VII.      Admission of Spoon and Syringes

{37}     Defendant argues that the district court abused its discretion by admitting the spoon and syringes. According to Defendant, this was evidence of prior bad acts, which is inherently prejudicial and which misled the jury because there was no admissible evidence that the substance in the spoon was heroin. See Rule 11-403 NMRA (providing that courts “may exclude relevant evidence if its probative value is substantially outweighed by a danger of one or more of the following: unfair prejudice, confusing the issues, misleading the jury, undue delay, wasting time, or needlessly presenting cumulative evidence”). We disagree. Defendant cites no authority for the proposition that evidence that a defendant possessed drug paraphernalia is prior bad acts evidence, and we therefore assume none exists. Wyman, 2008-NMCA-113, ¶ 6. Defendant has not explained how the admission of this evidence was unfairly prejudicial or misled the jury, and we do not identify any unfair prejudice. Nor has Defendant attempted to weigh the probative value of the evidence against any prejudicial effect. Defendant has not persuaded us that the district court abused its discretion by admitting this evidence.

VIII.     Correction of Conditional Discharge Order

{38}     Both the State and Defendant point out that the district court’s order of August 29, 2017 incorrectly states that Defendant’s conditional discharge was pursuant to NMSA 1978, Section 31-20-13 (1994), the general conditional discharge statute.

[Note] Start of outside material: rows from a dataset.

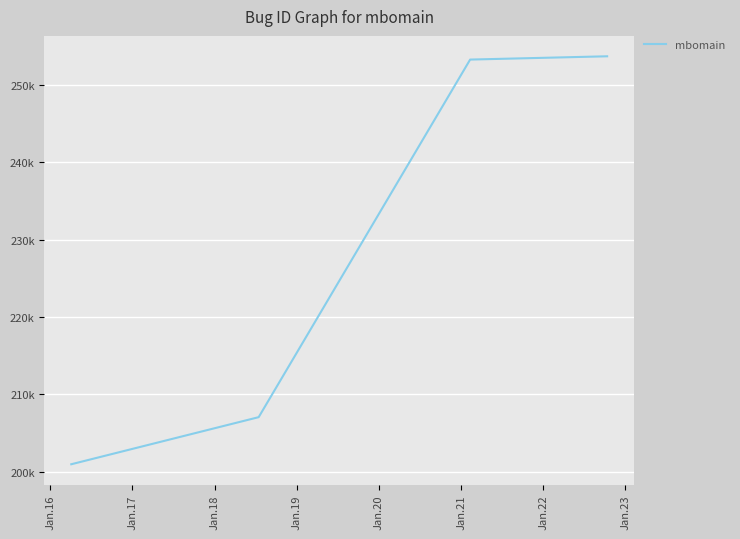

Does the chart display data point markers on the line(s)?

No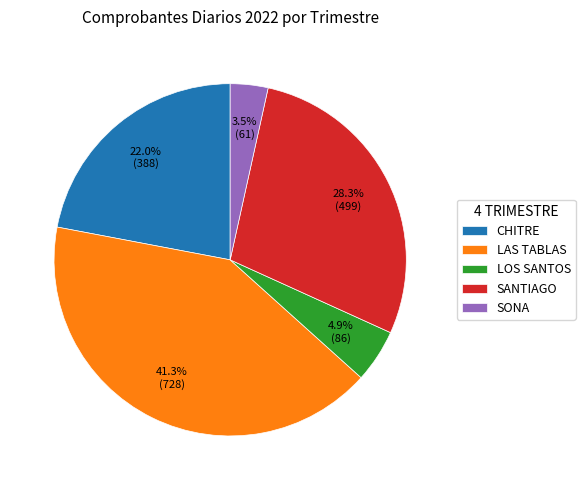

Is there any slice that represents more than half of the pie?

No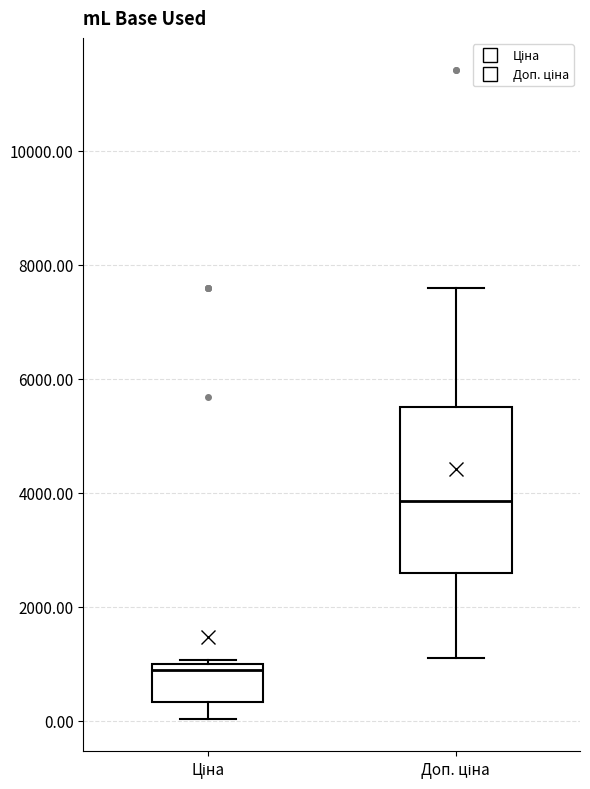

Comparing the boxes themselves (not the whiskers), which one is the tallest?

Доп. ціна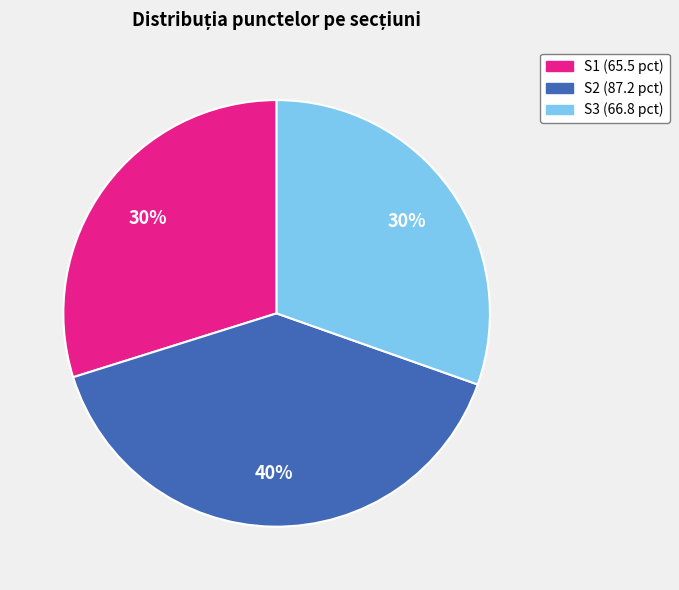

To the nearest percent, what is the average slice percentage?

33%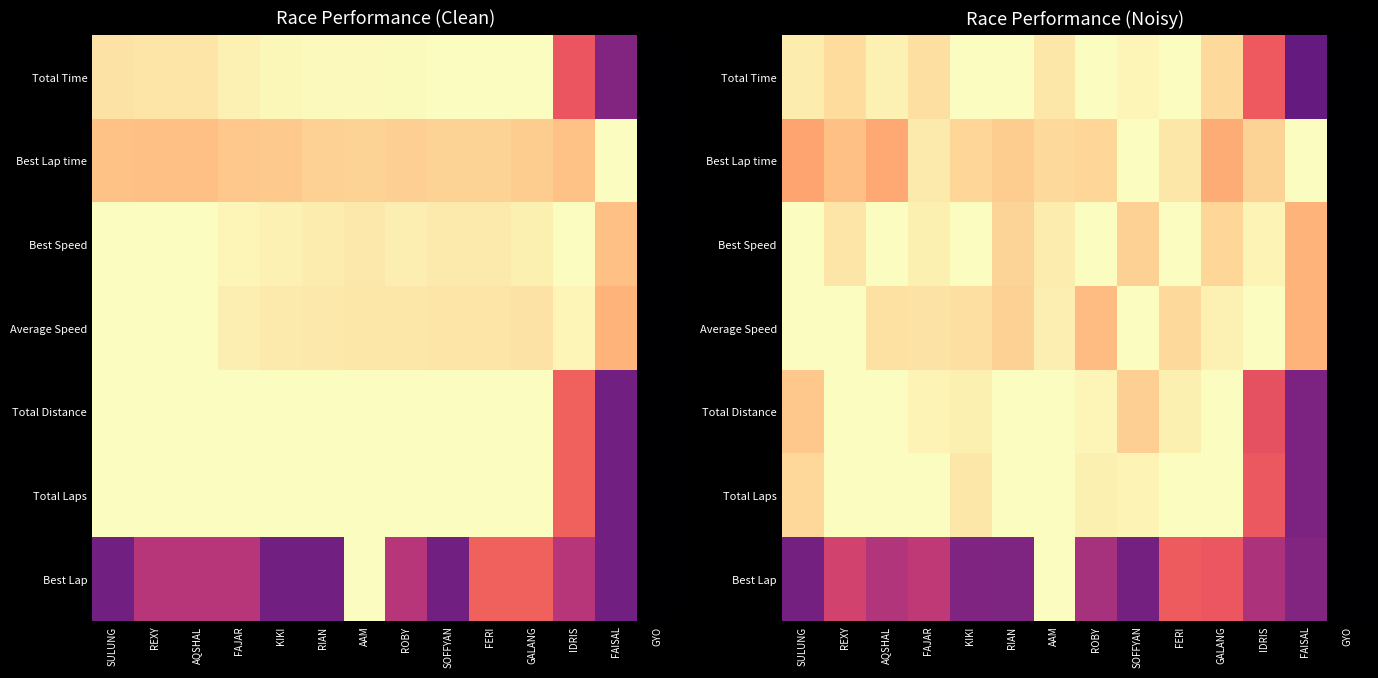

The value of Total Distance at SULUNG is 1.3. True or false?

False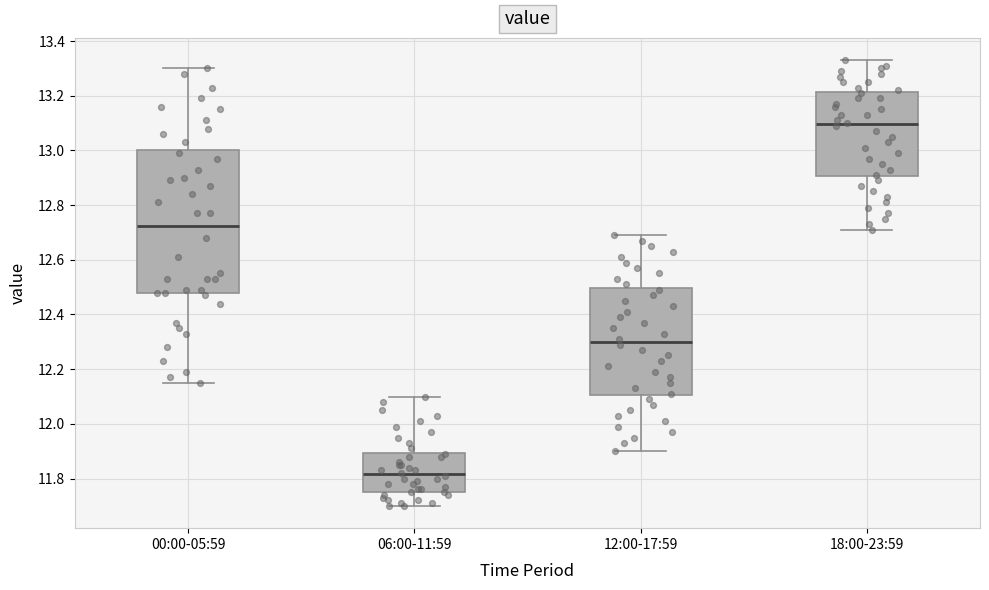

Reading left to right, transcribe this box plot: for each box, give where its median line is, the range the box spans, and where its two whiskers end, as read against the y-axis. The values are not printed on the chart, so give them approximately, as read against the axis.

00:00-05:59: median 12.72, box 12.48 to 13.00, whiskers 12.16 to 13.30
06:00-11:59: median 11.82, box 11.76 to 11.90, whiskers 11.70 to 12.10
12:00-17:59: median 12.30, box 12.10 to 12.50, whiskers 11.90 to 12.70
18:00-23:59: median 13.10, box 12.90 to 13.22, whiskers 12.72 to 13.34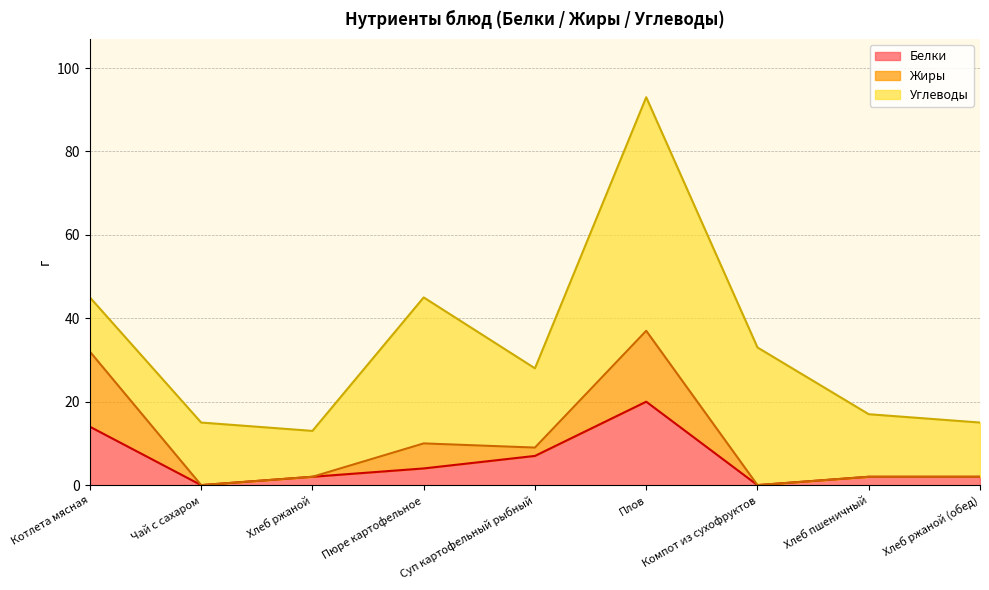

At which category does Белки reach its first local valley?

Чай с сахаром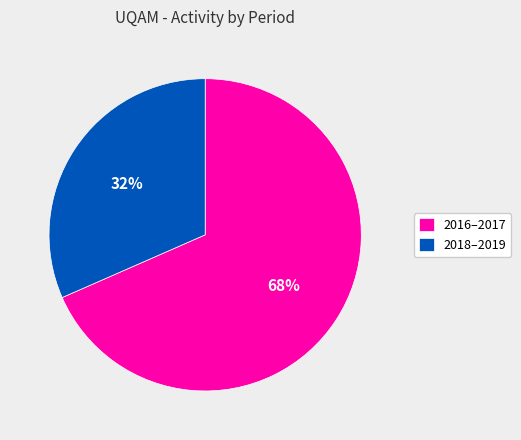

To the nearest percent, what portion does 2018–2019 represent?

32%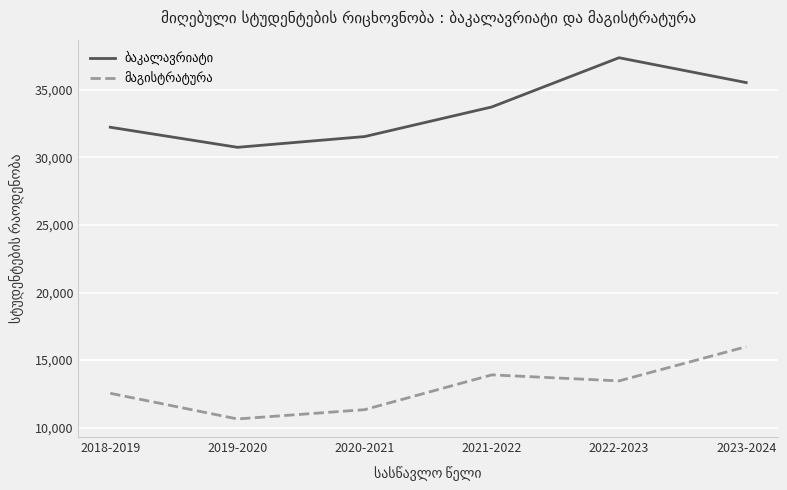

What is the total value across all series at 2021-2022?

47643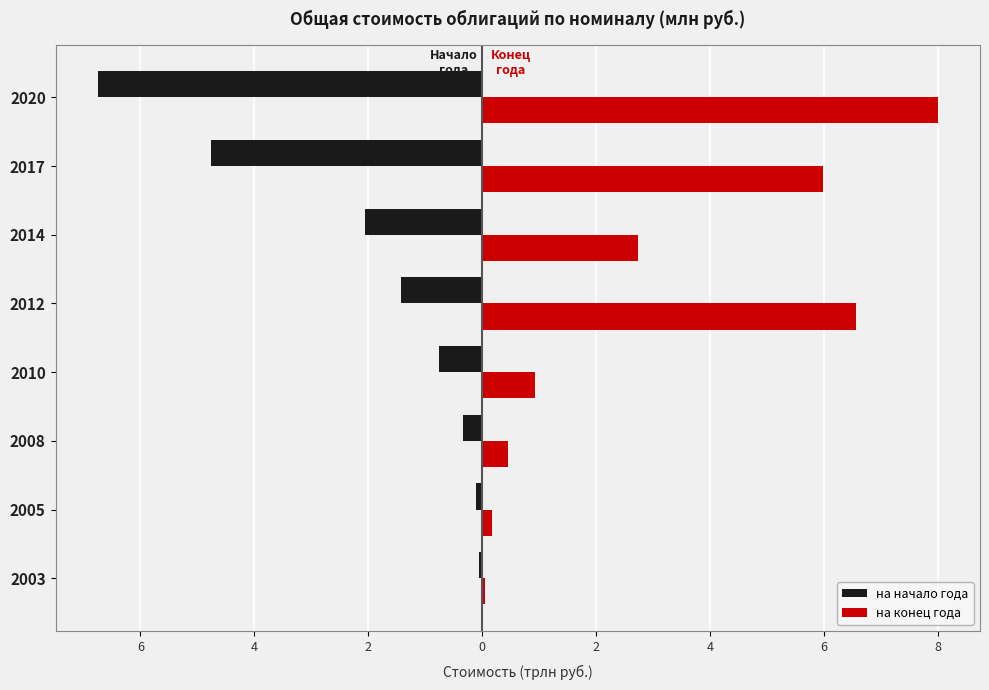

What are all the series names shown in the legend?

на начало года, на конец года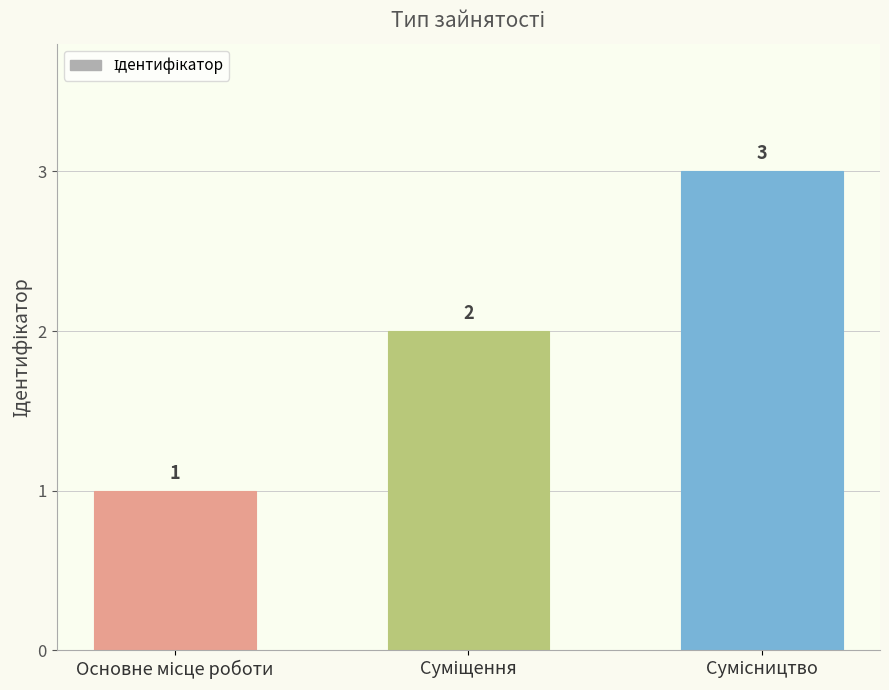

What is the value of the 3rd bar from the left?

3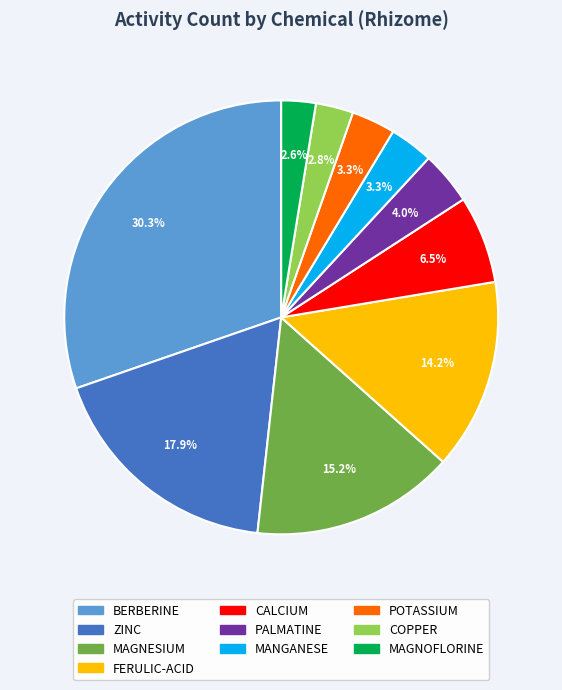

What is the largest slice in the pie chart?

BERBERINE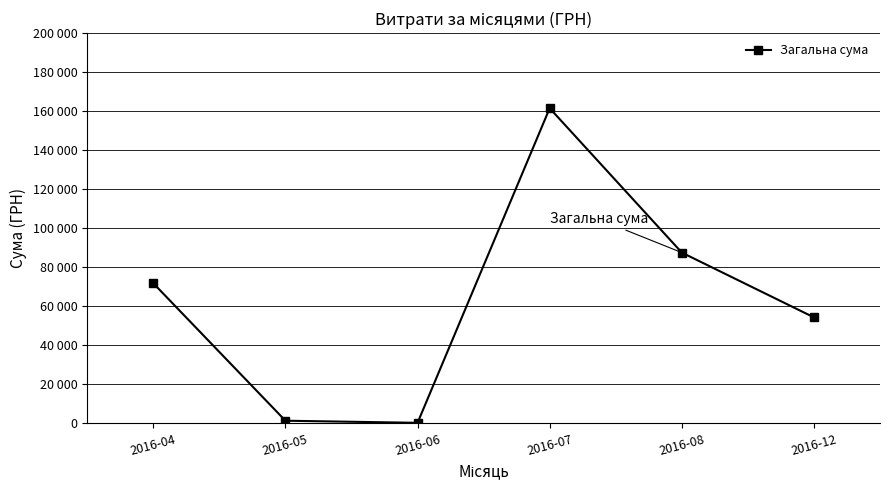

Is this an area chart (filled region under the line)?

No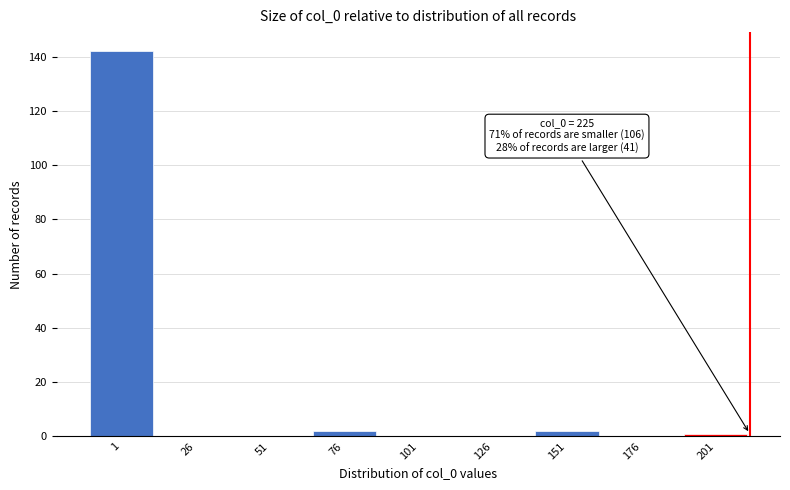

Reading left to right, list all the values displayed in this chart.

1=142	26=0	51=0	76=2	101=0	126=0	151=2	176=0	201=1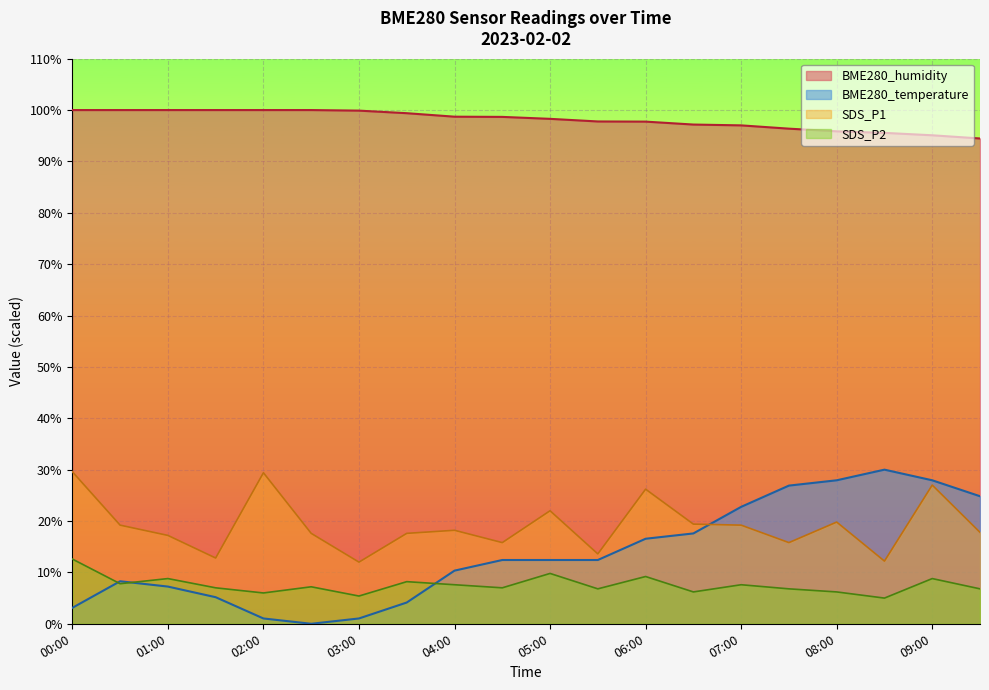

What is the average value of the SDS_P2 series?

7.5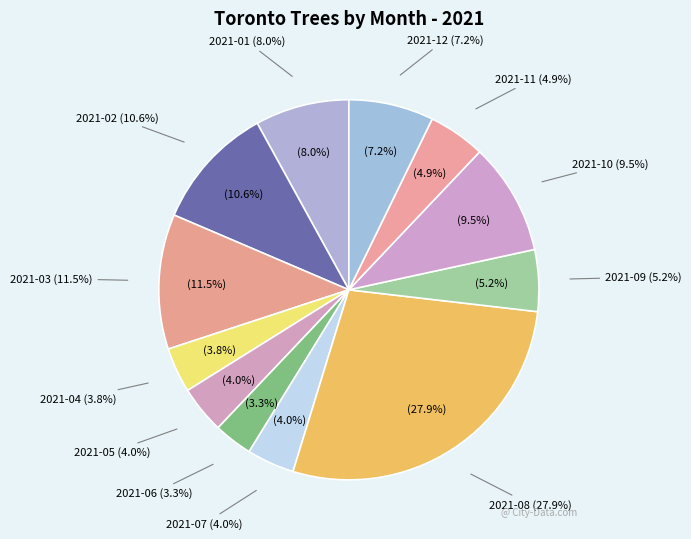

What percentage is the 2021-08 slice, to the nearest percent?

28%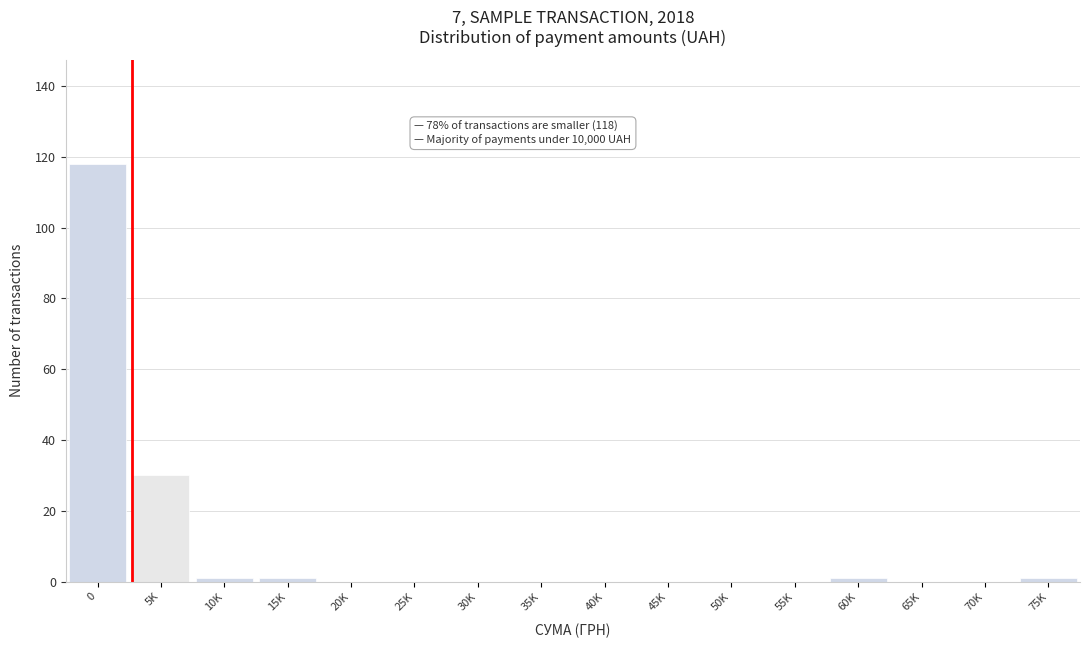

Reading left to right, what are all the values shown in this chart?

0=118	5K=30	10K=1	15K=1	20K=0	25K=0	30K=0	35K=0	40K=0	45K=0	50K=0	55K=0	60K=1	65K=0	70K=0	75K=1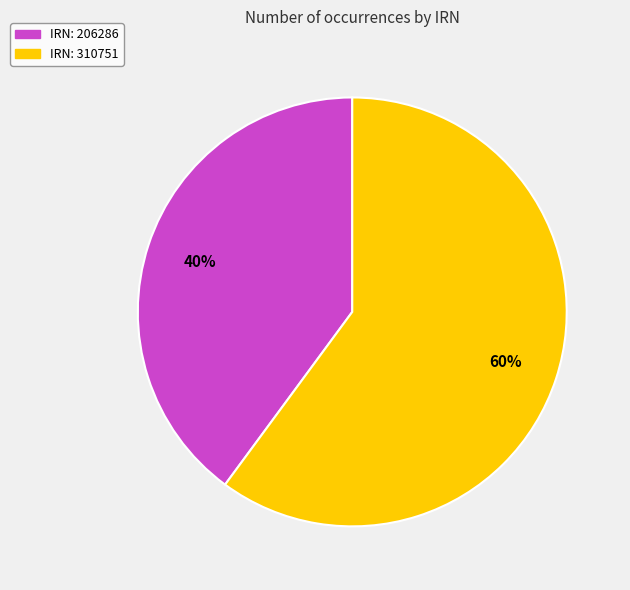

What is the largest slice in the pie chart?

IRN: 310751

The parties agree that the district court actually granted the conditional discharge under Section 30-31-28, which applies only to drug possession charges. The record confirms that the parties are correct. We instruct the district court to correct this error.

CONCLUSION

{39}     We affirm and remand for the district court to correct the error in its order of August 29, 2017.

{40}     IT IS SO ORDERED.

ZACHARY A. IVES, Judge

WE CONCUR:

JENNIFER L. ATTREP, Judge

BRIANA H. ZAMORA, Judge



[1] Defendant also moved to suppress her statements. The district court granted the motion, and the State did not appeal.

[2] Although Defendant arguably preserved an argument that Article II, Section 10 of the New Mexico Constitution affords her greater protection than the Fourth Amendment to the United States Constitution in this context, she makes no such argument on appeal. We therefore assume without deciding that both constitutions offer the same protection with respect to all of the issues we address in this opinion and we analyze those issues using the federal constitutional standard. See Funderburg, 2008-NMSC-026, ¶ 12; State v. Jason L., 2000-NMSC-018, ¶ 9, 129 N.M. 119, 2 P.3d 856.

[3] The district court ordered the audio removed because it suppressed Defendant’s statements.